The terminology problem here is using the term “social media” as a synonym for “social.” This is wrong. Something can be social without it being deployed on social media. Unless, of course, EVERY website and app is an example of social media.

Banks and credit unions can do — and have already done — some of what Ed suggests without relying on social media. There are non-social media-based rewards programs that reward customers for referrals. Bank of America’s Keep The Change program was an example of micro-saving that didn’t involve social media.And I strongly believe that gamification will become a part of many of the PFM platforms that are popular within the industry today

There’s no reason for banks and credit unions to assume that a social media site, like Facebook or, um… okay. like Facebook, is the only place to implement a “social” tactic.

In fact, there are reasons why banks and credit unions should avoid social media to deploy social tactics:

1. PFM. Implementing social budget planning within a PFM platform should help drive use and engagement — which I would argue is a prerequisite to realizing ROI from PFM (and I would also argue that few banks or credit unions are truly achieving any meaningful from PFM today).

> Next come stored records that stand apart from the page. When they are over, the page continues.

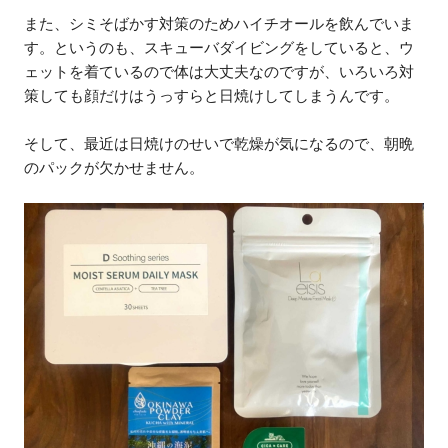
また、シミそばかす対策のためハイチオールを飲んでいま
す。というのも、スキューバダイビングをしていると、ウ
ェットを着ているので体は大丈夫なのですが、いろいろ対
策しても顔だけはうっすらと日焼けしてしまうんです。
そして、最近は日焼けのせいで乾燥が気になるので、朝晩
のパックが欠かせません。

2. MFI. Over the next few years, merchant-funded incentives will become a more popular way for FIs to monetize the online channel, and to make more effective use of payments data. Driving traffic to their own sites, and to their mobile banking offerings, will become critical to the success of their efforts. Not to mention critical to the success of the FI’s own internal digital marketing efforts. If you push your customers to Facebook, Facebook decides which ads and messages they see (please let me know if I’m wrong on this assumption).

3. Apps. The impact of smartphones and tablets has yet to hit financial services. The prospect for FIs to deploy Ed’s suggestions through mobile apps is a greenfield opportunity.

Please don’t give me the “800 gazillion people use Facebook, so that’s where banks need to be” argument. People are very good at compartmentalizing, and people can be trained (ugh, that sounds terrible, doesn’t it?) to use certain sites for certain functions. Facebook doesn’t need to be the platform for everything.

Bottom line: Ed’s recommendations are all worth consideration. But don’t get caught in the social=social media trap.